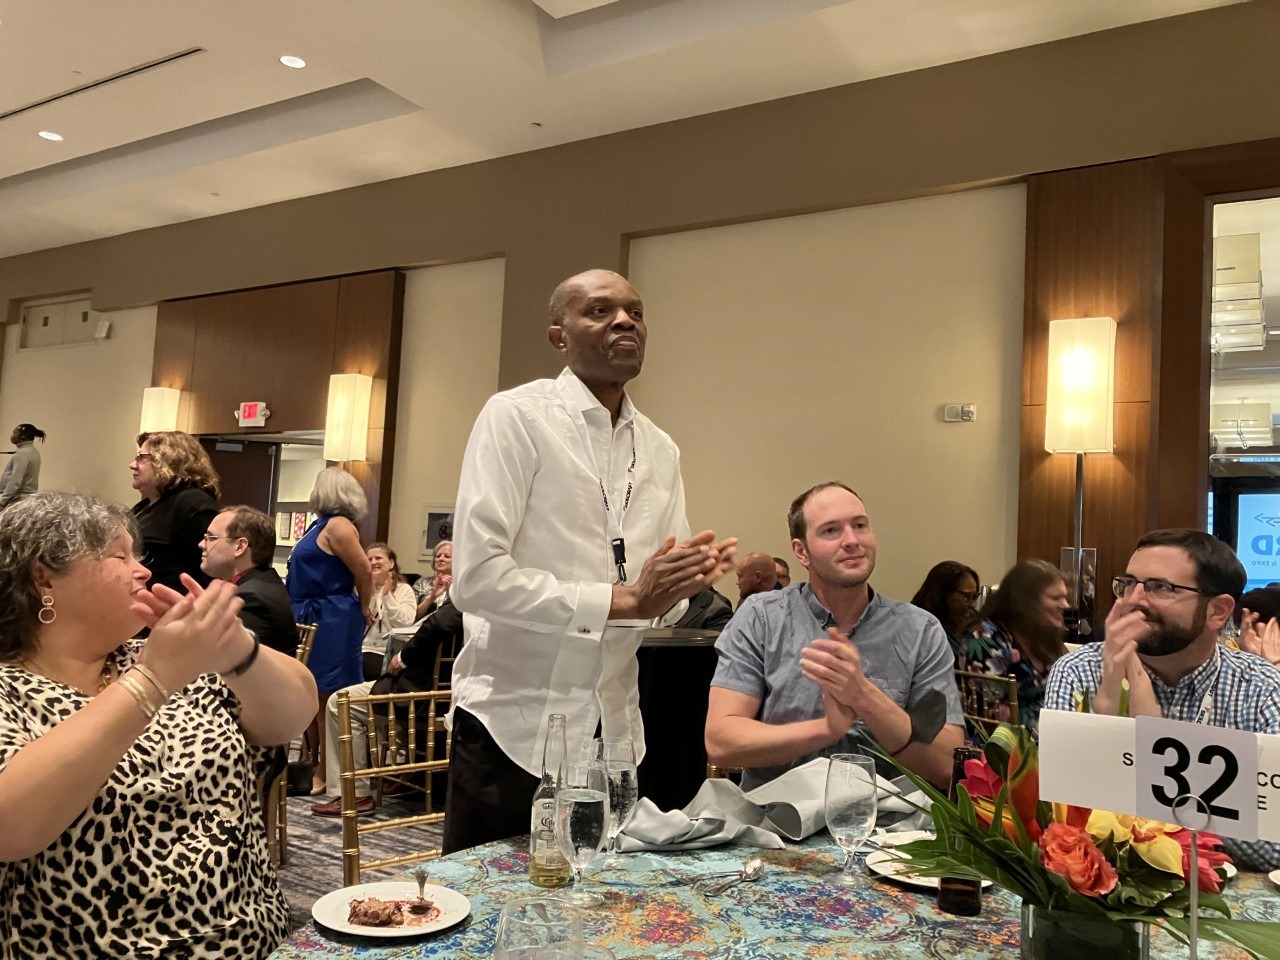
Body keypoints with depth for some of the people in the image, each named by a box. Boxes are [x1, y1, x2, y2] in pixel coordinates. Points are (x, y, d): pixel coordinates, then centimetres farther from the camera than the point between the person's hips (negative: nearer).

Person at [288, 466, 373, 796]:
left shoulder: (337, 526, -15)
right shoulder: (323, 525, 16)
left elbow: (364, 570, -20)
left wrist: (363, 608, -8)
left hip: (330, 622, -10)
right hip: (313, 619, 10)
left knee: (324, 696, -3)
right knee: (309, 695, 15)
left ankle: (325, 772, 5)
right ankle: (316, 763, 26)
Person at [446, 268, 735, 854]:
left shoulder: (660, 450, 9)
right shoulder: (516, 417, -10)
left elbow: (660, 604, 12)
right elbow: (476, 576, -19)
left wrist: (682, 583, -11)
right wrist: (622, 599, -21)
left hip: (615, 728, 6)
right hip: (515, 722, -5)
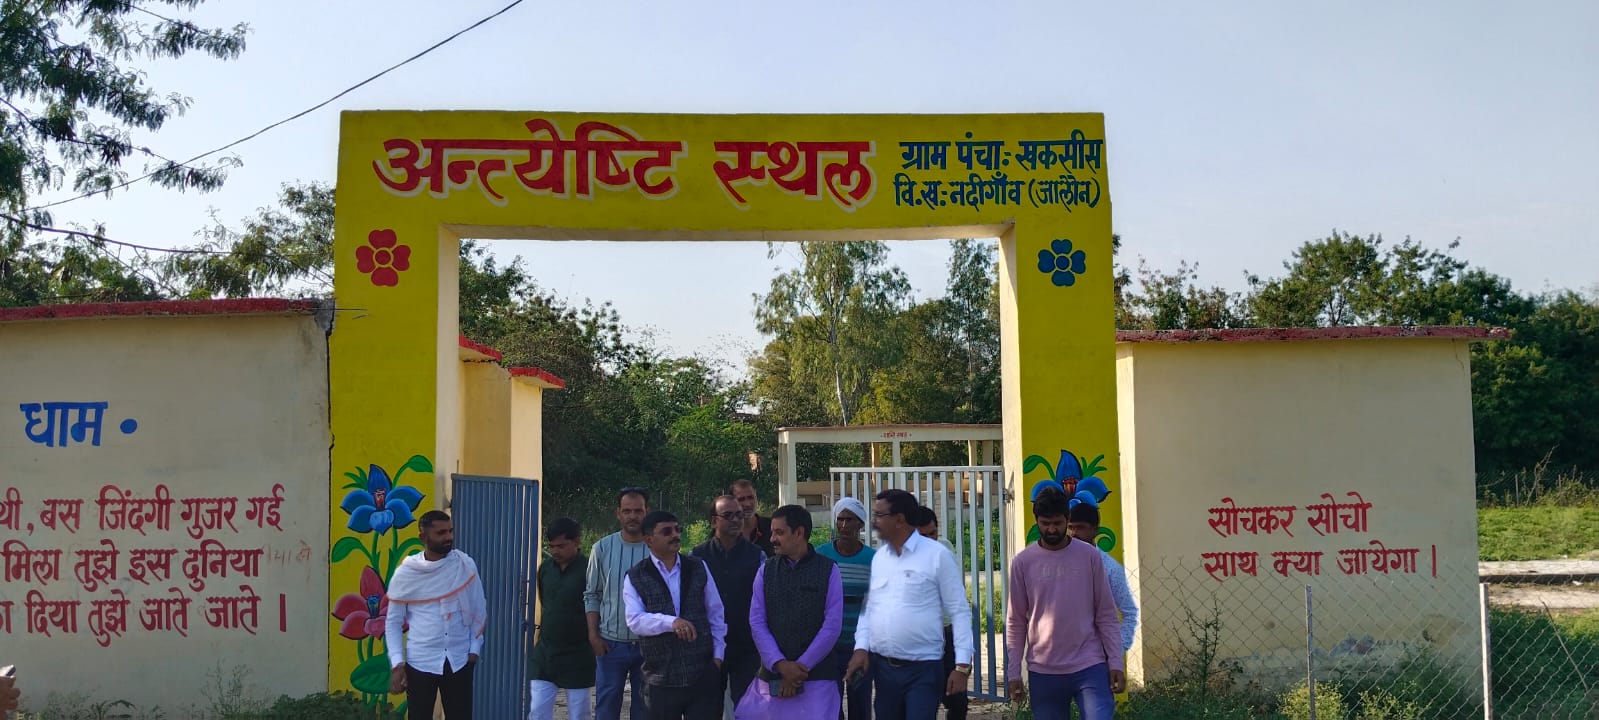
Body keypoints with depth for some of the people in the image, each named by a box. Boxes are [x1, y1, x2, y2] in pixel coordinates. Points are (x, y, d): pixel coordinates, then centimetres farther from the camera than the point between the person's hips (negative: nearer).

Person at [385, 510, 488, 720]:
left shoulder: (465, 565, -3)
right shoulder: (405, 573, -6)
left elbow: (478, 610, 5)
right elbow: (393, 621, -1)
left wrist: (474, 648, 0)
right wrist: (397, 663, -8)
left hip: (459, 661, 1)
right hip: (420, 662, -1)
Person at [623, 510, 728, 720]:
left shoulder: (698, 568, 7)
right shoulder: (635, 577, -1)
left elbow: (716, 614, 12)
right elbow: (635, 620, -14)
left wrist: (718, 655, 5)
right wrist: (670, 622, -29)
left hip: (703, 674, 1)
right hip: (661, 678, -1)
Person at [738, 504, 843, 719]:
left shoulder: (828, 571, 0)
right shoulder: (766, 571, 8)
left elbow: (832, 625, -4)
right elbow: (757, 622, 2)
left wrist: (801, 667, -8)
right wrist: (780, 664, -10)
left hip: (816, 677, -2)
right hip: (772, 675, 2)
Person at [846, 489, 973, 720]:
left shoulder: (937, 556, -7)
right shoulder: (878, 557, 9)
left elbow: (959, 612, -6)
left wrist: (963, 665, -11)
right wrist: (861, 647, 0)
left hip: (923, 669, -6)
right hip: (882, 667, 6)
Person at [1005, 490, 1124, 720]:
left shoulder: (1090, 556, 1)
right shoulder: (1022, 562, 2)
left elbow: (1106, 615, 4)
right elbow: (1015, 622, 5)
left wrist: (1115, 663, -1)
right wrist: (1013, 672, 2)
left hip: (1090, 666, -1)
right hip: (1043, 671, 1)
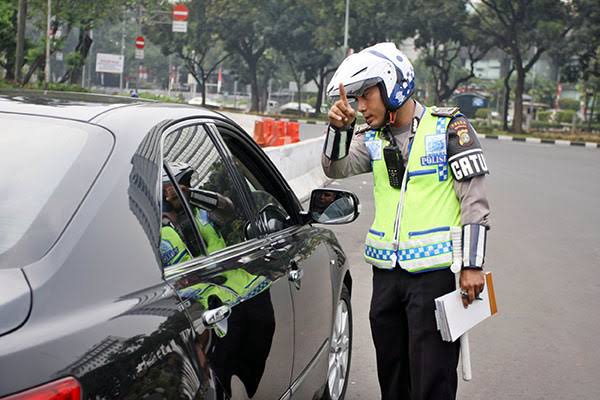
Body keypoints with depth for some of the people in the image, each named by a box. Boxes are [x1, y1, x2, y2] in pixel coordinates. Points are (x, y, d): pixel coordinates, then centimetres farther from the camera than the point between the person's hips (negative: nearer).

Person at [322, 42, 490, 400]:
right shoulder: (373, 138, 11)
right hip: (387, 274, 6)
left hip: (434, 273, -6)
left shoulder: (448, 128, -5)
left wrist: (472, 265, -11)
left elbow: (474, 201, -7)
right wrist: (340, 127, -21)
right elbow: (336, 168, -4)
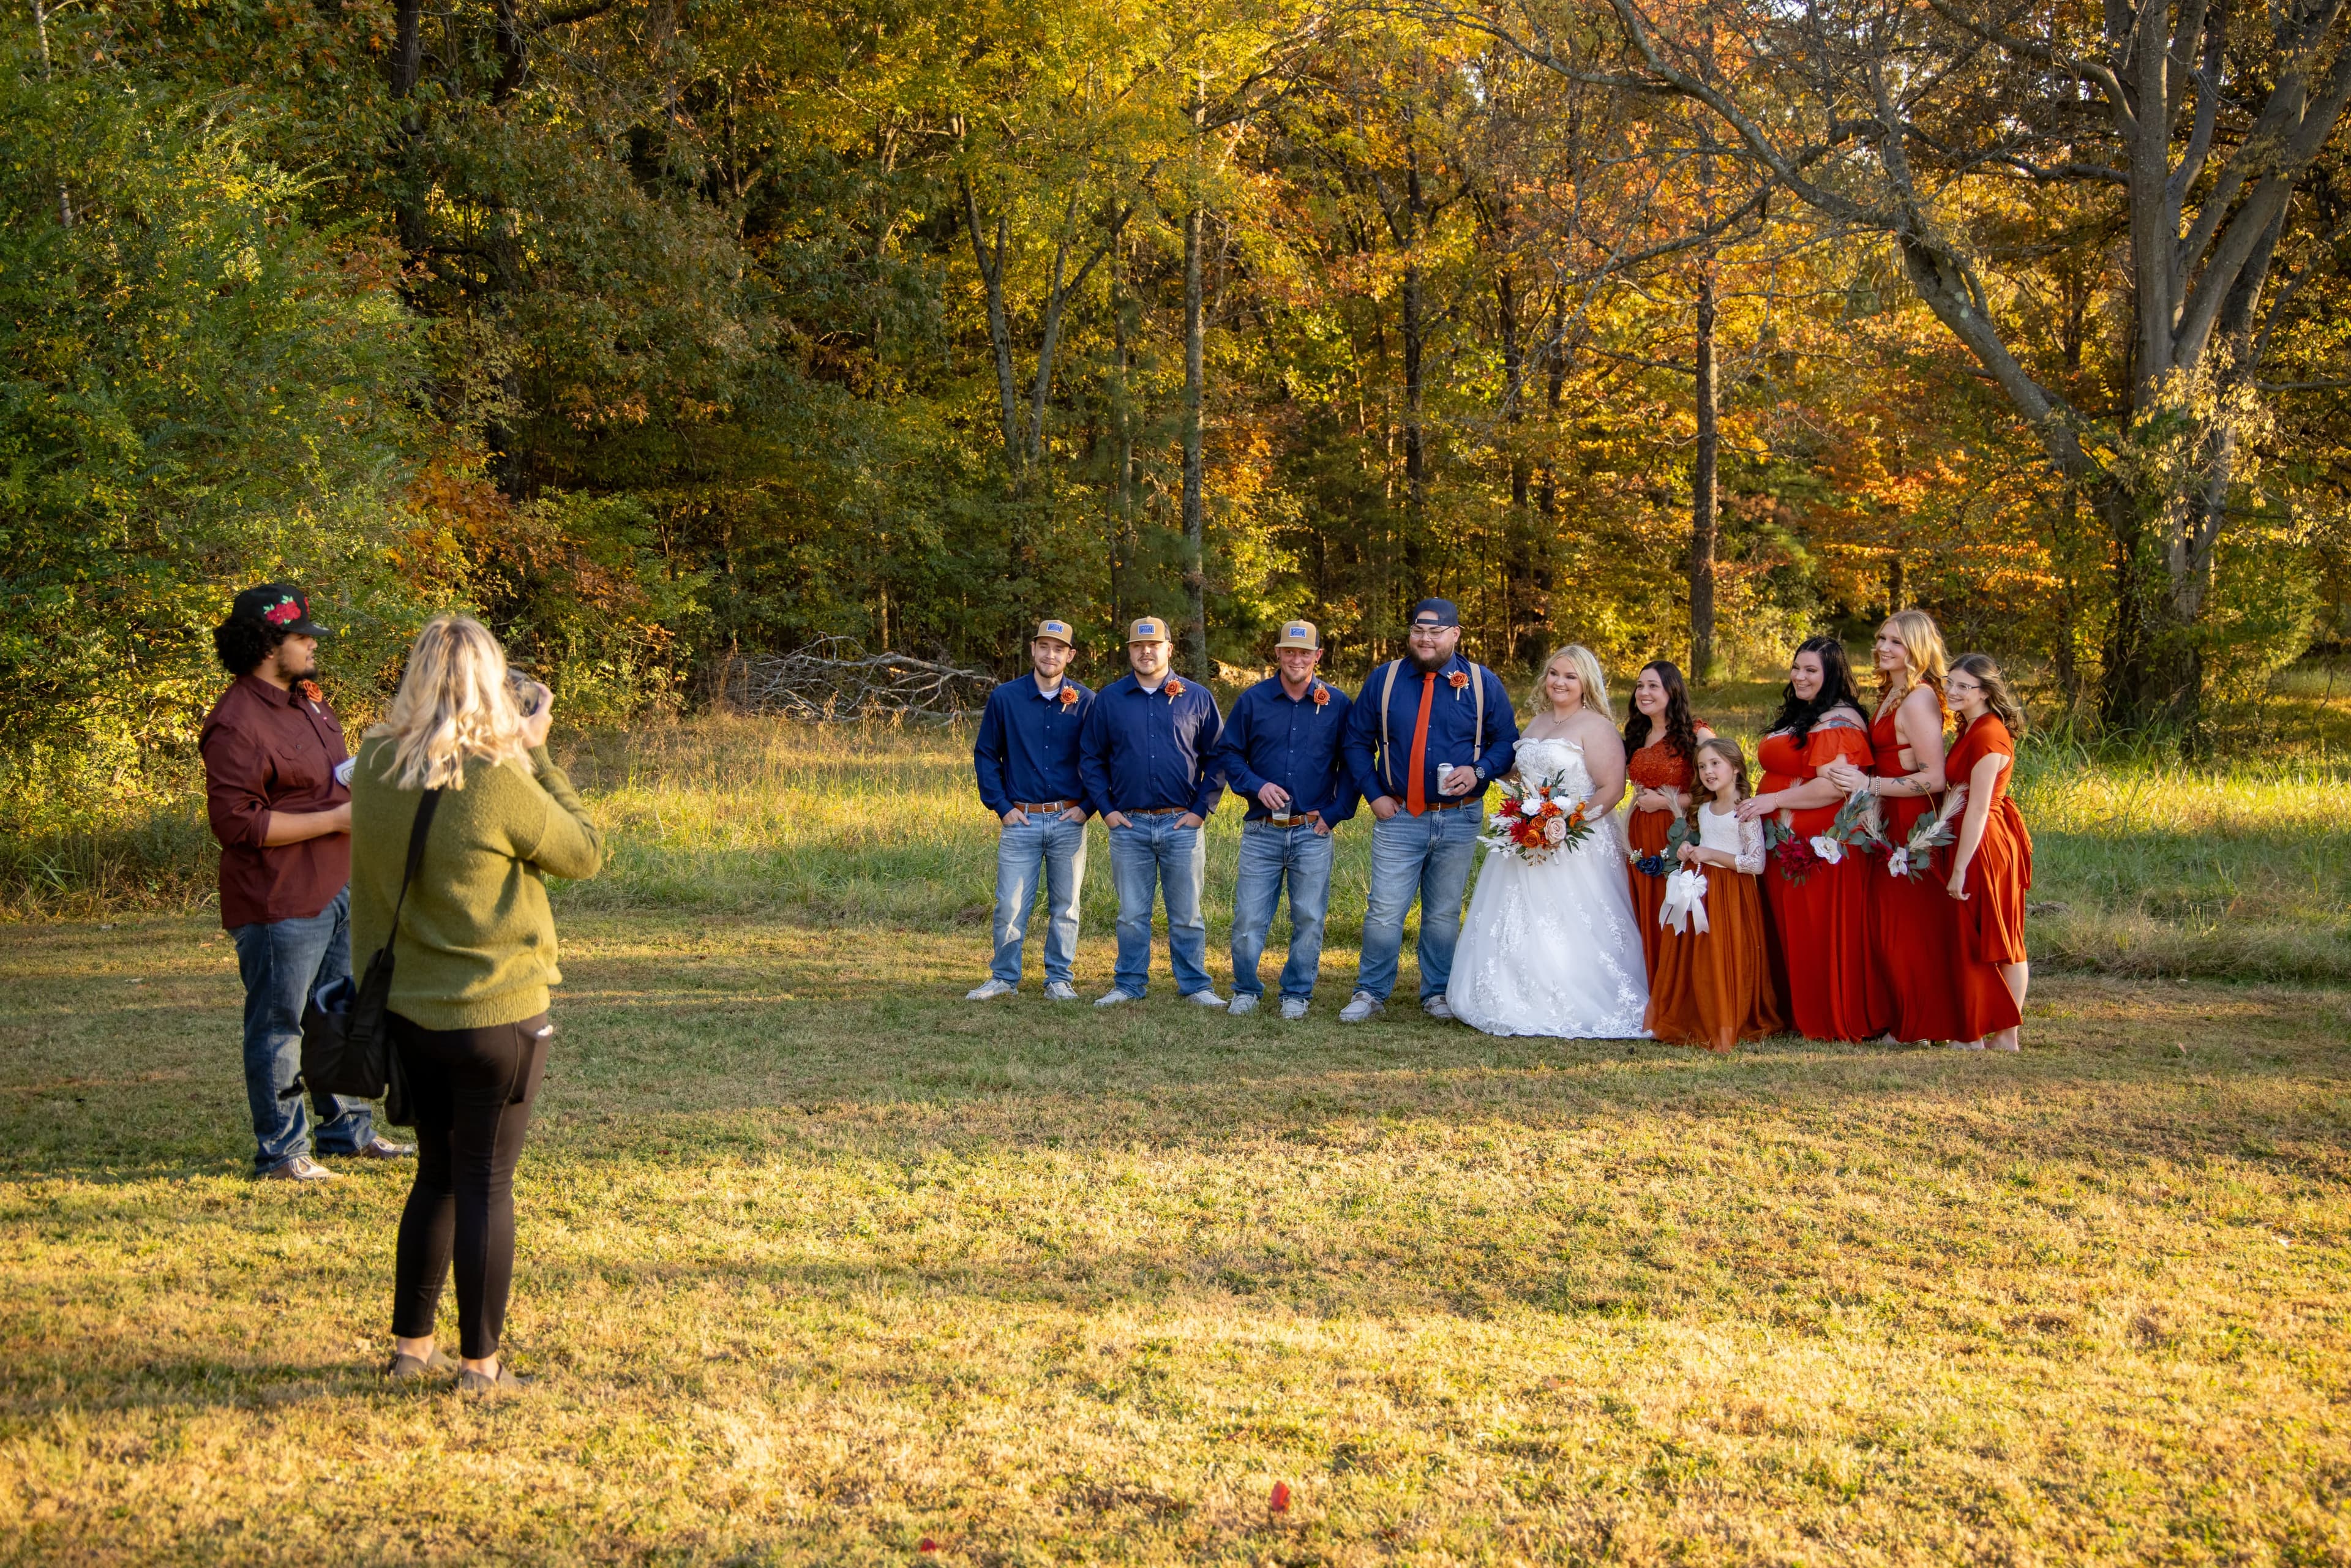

**Task description**
In the data above, find the line that contains "right hip: (420, 662, -1)" and the line that contains "left shoulder: (937, 556, -7)". Repeat exactly those lines and every line between them, and only those.

**Response to this task**
right hip: (420, 662, -1)
Person at [623, 510, 728, 720]:
left shoulder: (698, 568, 7)
right shoulder: (635, 577, -1)
left elbow: (716, 614, 12)
right elbow: (635, 620, -14)
left wrist: (718, 655, 5)
right wrist: (670, 622, -29)
left hip: (703, 674, 1)
right hip: (661, 678, -1)
Person at [738, 504, 843, 719]:
left shoulder: (828, 571, 0)
right shoulder: (766, 571, 8)
left elbow: (832, 625, -4)
right elbow: (757, 622, 2)
left wrist: (801, 667, -8)
right wrist: (780, 664, -10)
left hip: (816, 677, -2)
right hip: (772, 675, 2)
Person at [846, 489, 973, 720]:
left shoulder: (937, 556, -7)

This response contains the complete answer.